Required work: Retype the whole passage about Brigsby Bear word for word.
Text section: Begin
SNL’s Kyle Mooney stars as the victim of such an elaborate betrayal, a thirty-something man-child who was raised as the sole superfan of the fictional television show The Brigsby Bear Adventures. The show, which chronicles the space-traveling adventures of its titular bear, was meant to raise him from when he was a small child until his current state as an emotionally stunted adult. As a result, it has the appearance of Teletubbies or Barney style kids’ television with the complex lore of a sci-fi series that has lasted hundreds of episodes over the course of decades. Along with enforcing propaganda about “only trusting your family unit” and how “curiosity is an unnatural emotion,” the show also teaches him increasingly complex math problems & provides a window of mental escape within his horrifically insular surroundings. Beginning where Room winds up in its third act, Mooney’s over-sheltered protagonist ends his lifelong confinement to a small space where television is his only contact with the outside world to explore a new world where “everything is really very big.” The problem is that in order to be integrated into a larger, more conventional society, he must leave behind his memorabilia altar to the almighty Brigsby and adjust to a new life where a show that only he’s ever seen is no longer being produced on a weekly basis; he’ll never know how The Brigsby Bear Adventures ends. His only choice, then, is to complete Brigsby’s character arc himself in a final, self-produced movie that will satisfactorily conclude the only story he (and only he) has ever cared about once & for all.
Text section: End
Available data: Begin
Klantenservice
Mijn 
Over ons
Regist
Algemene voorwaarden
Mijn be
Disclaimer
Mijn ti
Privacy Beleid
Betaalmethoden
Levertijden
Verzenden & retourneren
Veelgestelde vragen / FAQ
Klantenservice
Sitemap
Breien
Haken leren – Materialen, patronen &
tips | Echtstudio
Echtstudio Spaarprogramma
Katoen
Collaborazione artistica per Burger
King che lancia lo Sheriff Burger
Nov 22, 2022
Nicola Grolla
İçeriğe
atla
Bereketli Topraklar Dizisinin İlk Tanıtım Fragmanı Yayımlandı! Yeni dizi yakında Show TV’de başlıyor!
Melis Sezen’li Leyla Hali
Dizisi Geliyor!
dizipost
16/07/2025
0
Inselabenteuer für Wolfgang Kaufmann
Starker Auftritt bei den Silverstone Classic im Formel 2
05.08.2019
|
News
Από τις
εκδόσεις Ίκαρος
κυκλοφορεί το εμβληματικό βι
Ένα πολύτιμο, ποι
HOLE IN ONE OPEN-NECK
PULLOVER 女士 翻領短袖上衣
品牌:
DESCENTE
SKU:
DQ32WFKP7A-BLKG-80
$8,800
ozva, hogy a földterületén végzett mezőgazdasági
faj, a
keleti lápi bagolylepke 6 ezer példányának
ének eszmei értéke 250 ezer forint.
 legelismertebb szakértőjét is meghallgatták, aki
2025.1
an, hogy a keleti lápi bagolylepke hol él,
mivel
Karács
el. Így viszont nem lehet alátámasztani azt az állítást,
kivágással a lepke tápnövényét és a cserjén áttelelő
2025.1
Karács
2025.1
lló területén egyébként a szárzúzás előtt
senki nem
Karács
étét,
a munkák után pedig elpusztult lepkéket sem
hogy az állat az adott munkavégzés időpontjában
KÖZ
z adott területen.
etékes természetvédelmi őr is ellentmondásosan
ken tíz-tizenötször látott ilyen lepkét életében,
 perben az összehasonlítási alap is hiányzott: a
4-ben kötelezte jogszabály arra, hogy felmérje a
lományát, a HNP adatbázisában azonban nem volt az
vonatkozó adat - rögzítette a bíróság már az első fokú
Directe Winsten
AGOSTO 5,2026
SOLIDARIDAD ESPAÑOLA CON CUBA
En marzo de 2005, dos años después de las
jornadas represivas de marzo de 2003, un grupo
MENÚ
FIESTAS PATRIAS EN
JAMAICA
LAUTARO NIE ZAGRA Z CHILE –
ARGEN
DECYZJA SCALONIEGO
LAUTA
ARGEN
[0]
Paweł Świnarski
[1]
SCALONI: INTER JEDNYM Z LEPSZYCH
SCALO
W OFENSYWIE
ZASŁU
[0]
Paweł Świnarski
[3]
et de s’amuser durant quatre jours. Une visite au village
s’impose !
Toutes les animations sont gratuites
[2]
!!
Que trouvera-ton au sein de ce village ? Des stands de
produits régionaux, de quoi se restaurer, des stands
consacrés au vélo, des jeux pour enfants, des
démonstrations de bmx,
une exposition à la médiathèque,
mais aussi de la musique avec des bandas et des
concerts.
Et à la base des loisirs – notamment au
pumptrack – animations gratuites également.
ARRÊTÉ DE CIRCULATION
Available data: End
Response area:
SNL’s Kyle Mooney stars as the victim of such an elaborate betrayal, a thirty-something man-child who was raised as the sole superfan of the fictional television show The Brigsby Bear Adventures. The show, which chronicles the space-traveling adventures of its titular bear, was meant to raise him from when he was a small child until his current state as an emotionally stunted adult. As a result, it has the appearance of Teletubbies or Barney style kids’ television with the complex lore of a sci-fi series that has lasted hundreds of episodes over the course of decades. Along with enforcing propaganda about “only trusting your family unit” and how “curiosity is an unnatural emotion,” the show also teaches him increasingly complex math problems & provides a window of mental escape within his horrifically insular surroundings. Beginning where Room winds up in its third act, Mooney’s over-sheltered protagonist ends his lifelong confinement to a small space where television is his only contact with the outside world to explore a new world where “everything is really very big.” The problem is that in order to be integrated into a larger, more conventional society, he must leave behind his memorabilia altar to the almighty Brigsby and adjust to a new life where a show that only he’s ever seen is no longer being produced on a weekly basis; he’ll never know how The Brigsby Bear Adventures ends. His only choice, then, is to complete Brigsby’s character arc himself in a final, self-produced movie that will satisfactorily conclude the only story he (and only he) has ever cared about once & for all.